= Enrique Porta =

Spanish footballer

Enrique Porta Guíu (born 17 December 1944) is a Spanish retired footballer who played as a striker.

He amassed La Liga totals of 122 matches and 40 goals across nine seasons with Granada and Zaragoza, winning the Pichichi Trophy with the former club.

==Club career==
Born in Villanueva de Gállego, Province of Zaragoza, Porta began his career in his native region of Aragon, spending the 1967–68 season with SD Huesca in the Tercera División and scoring 34 goals. Subsequently, he signed for Granada CF in La Liga.

In his first three seasons, Porta played only 12 games in total, scoring once – the only goal in a home win over RCD Español on 20 September 1970. In the 1971–72 campaign, however, his 20 goals in 31 matches – no penalties – earned him the Pichichi Trophy for the league's top scorer to help the Andalusians to a best ever sixth position; this included a hat-trick in a 3–1 victory against CE Sabadell on 14 November 1971, as he became the first and only Granada player to win the award.

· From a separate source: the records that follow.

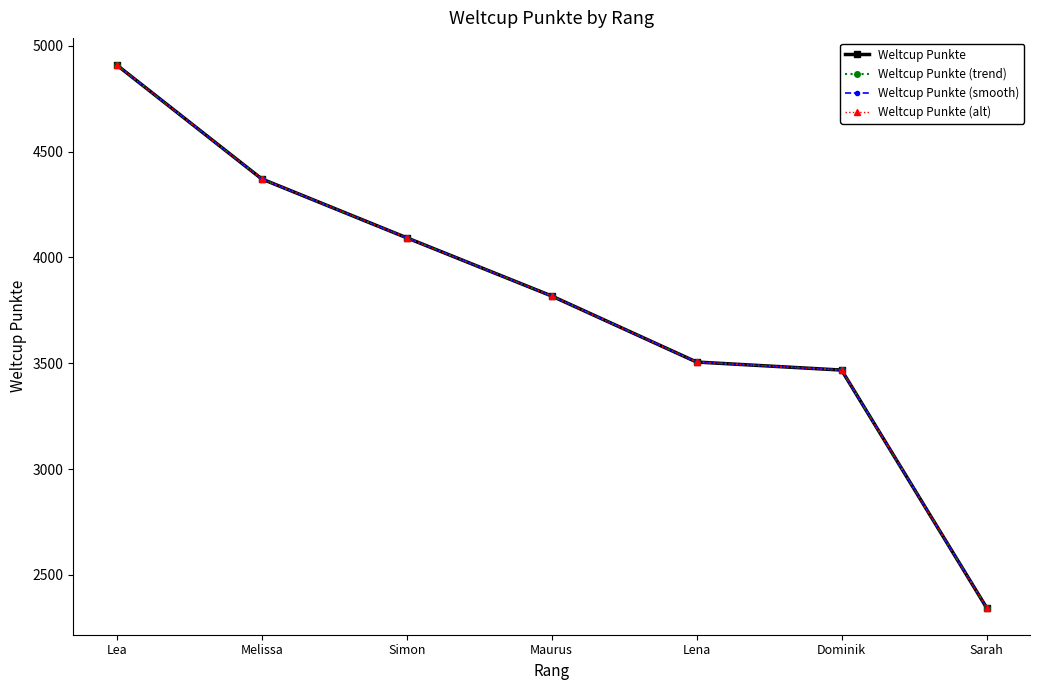

Is this an area chart (filled region under the line)?

No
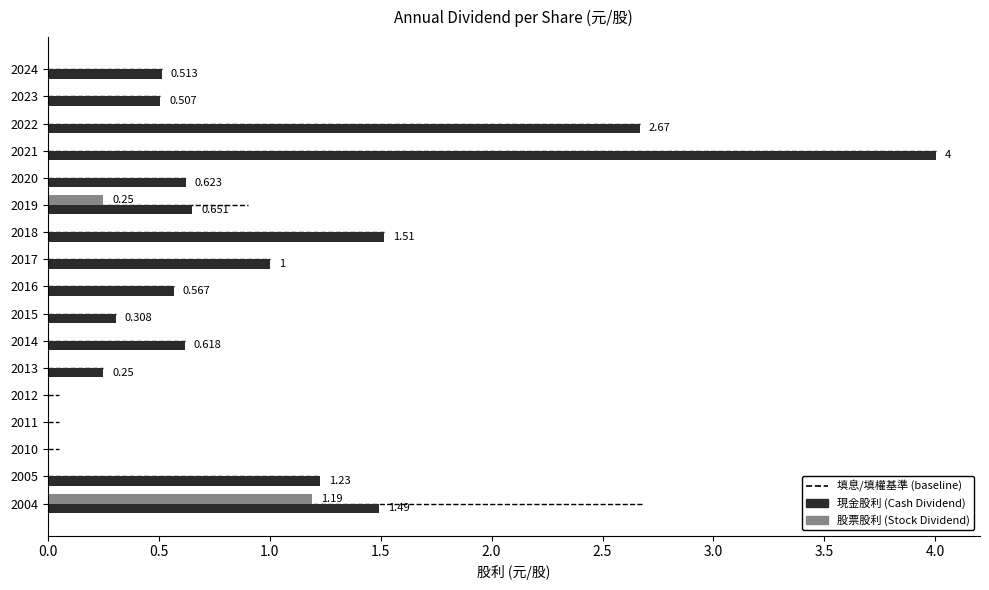

What is the sum of all 現金股利 (Cash Dividend) values?

15.9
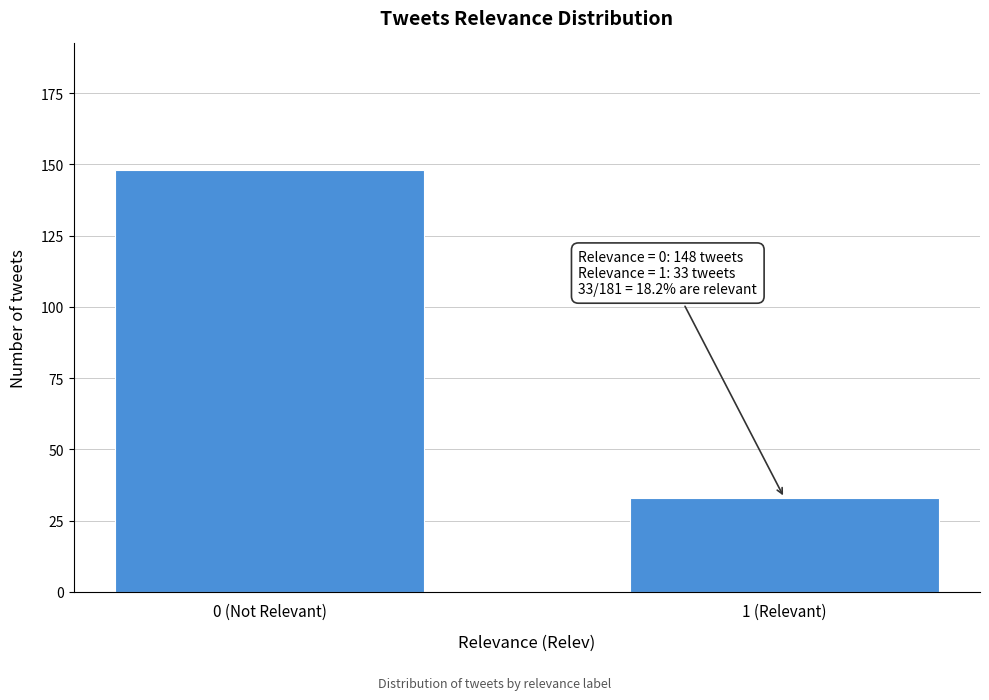

Reading left to right, transcribe all the data shown in this chart.

148	33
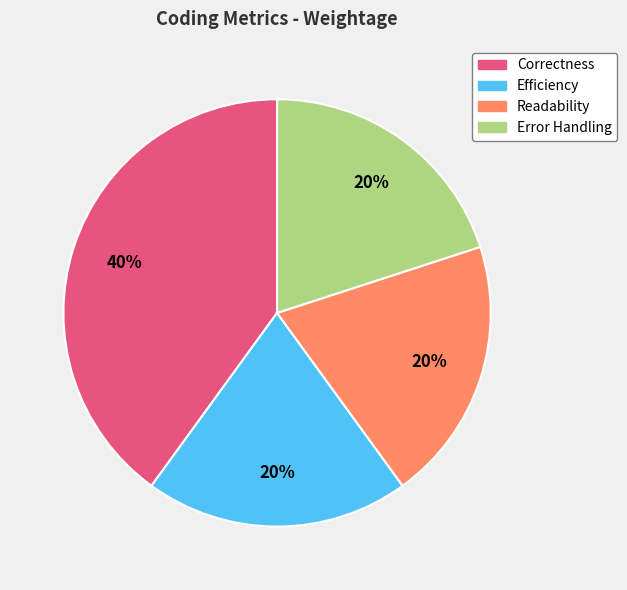

To the nearest percent, what portion does Error Handling represent?

20%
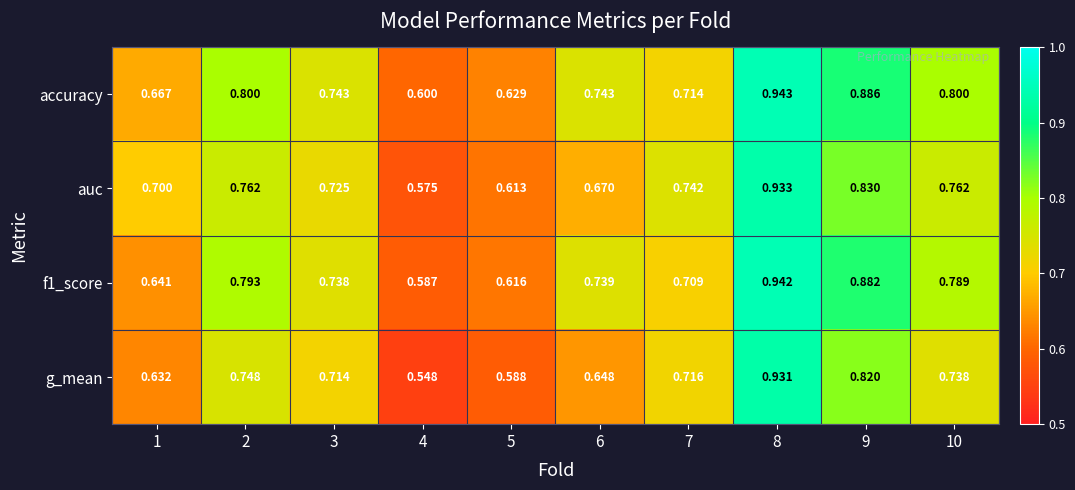

Is the value of f1_score at 1 greater than the value of g_mean at 3?

No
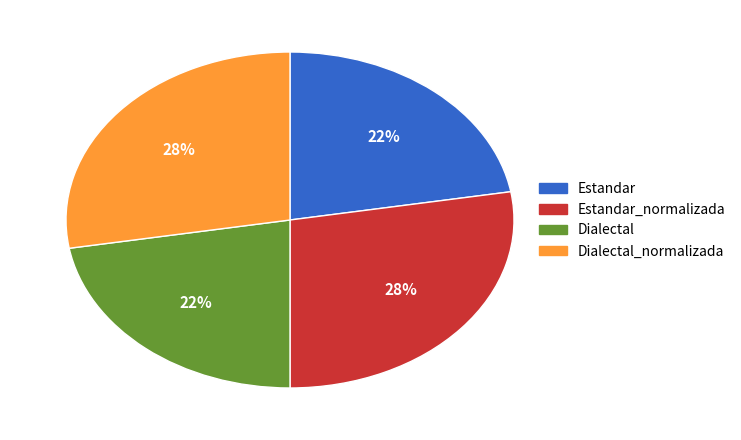

To the nearest percent, what is the average slice percentage?

25%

Porta scored 11 times in 1972–73, including another treble in a 4–0 win over Real Oviedo on 11 February 1973. From 1973 to 1975, he found the net only once.

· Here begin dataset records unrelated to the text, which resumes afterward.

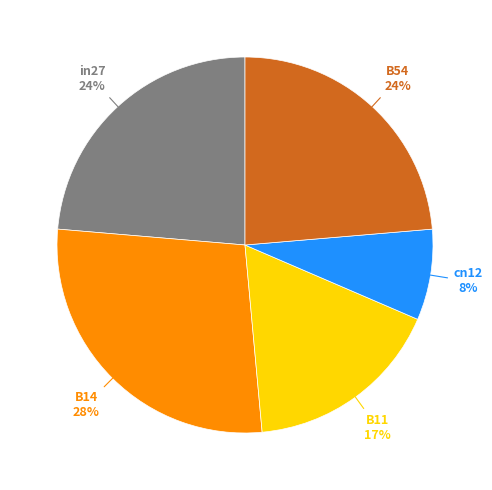

To the nearest percent, what is the difference between the largest and smallest slice percentages?

20%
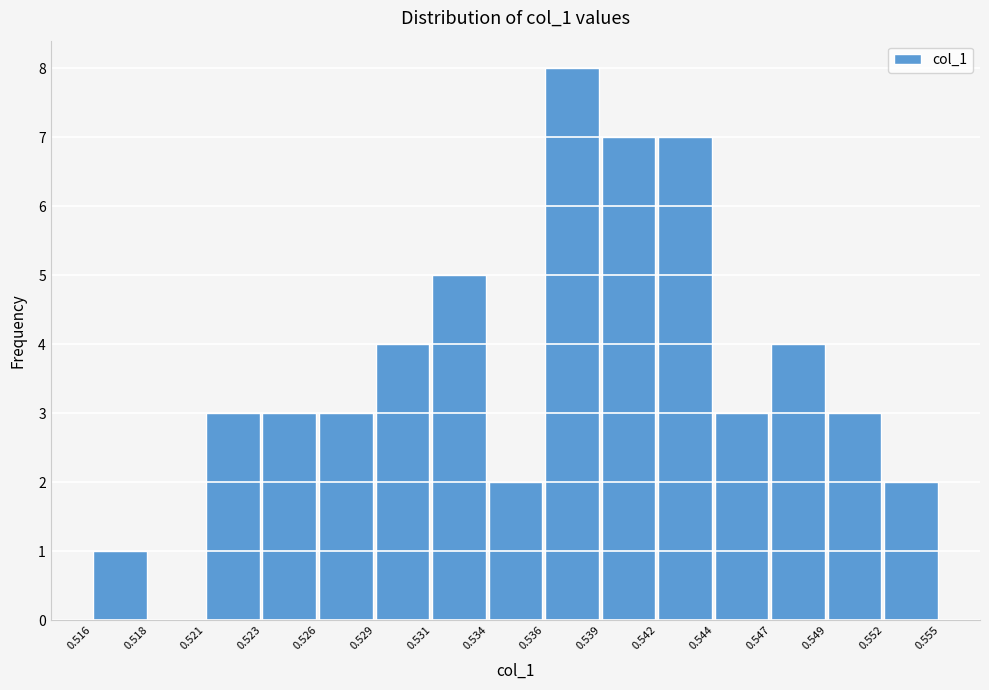

Reading right to left, transcribe all the data shown in this chart.

0.552=2	0.549=3	0.547=4	0.544=3	0.542=7	0.539=7	0.536=8	0.534=2	0.531=5	0.529=4	0.526=3	0.523=3	0.521=3	0.518=0	0.516=1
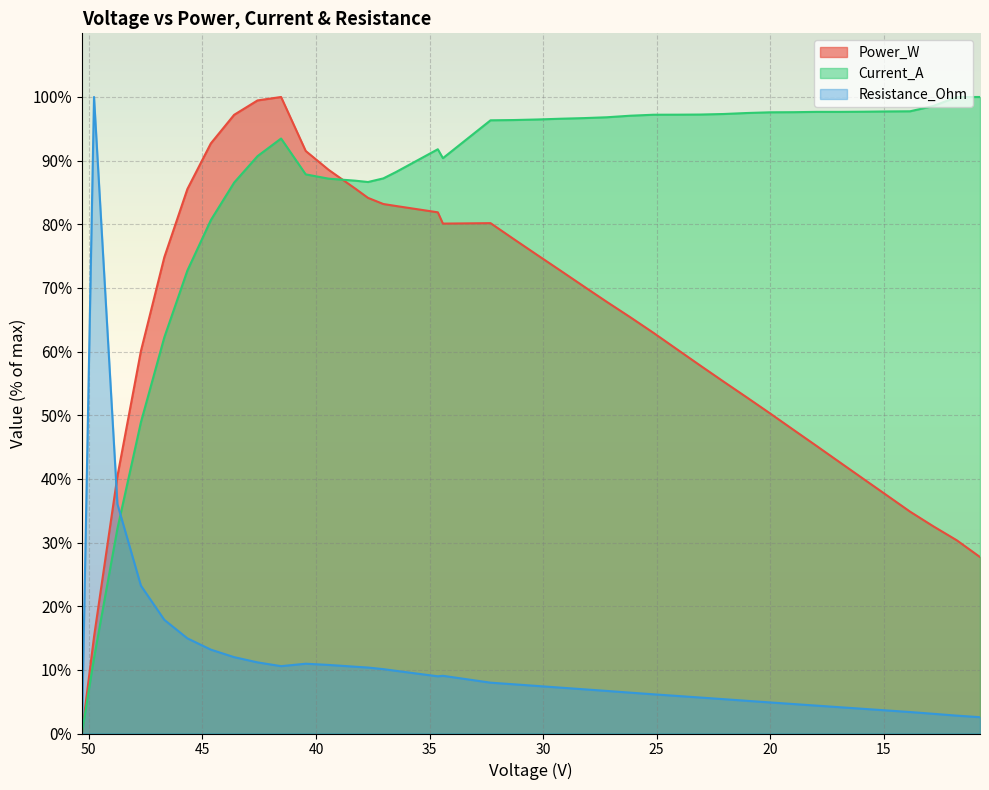

How many values in Current_A are above zero?

39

In the summer of 1975, Porta moved to fellow league side Real Zaragoza. Following their relegation in his second year, he left for Segunda División team Terrassa FC, scoring five goals from 28 appearances in his final season as a professional.

==Recognition==
In May 2015, the main entrance to Granada's Estadio Nuevo Los Cármenes was named after Porta. The stadium of Villanueva CF, from his hometown, is also named after him.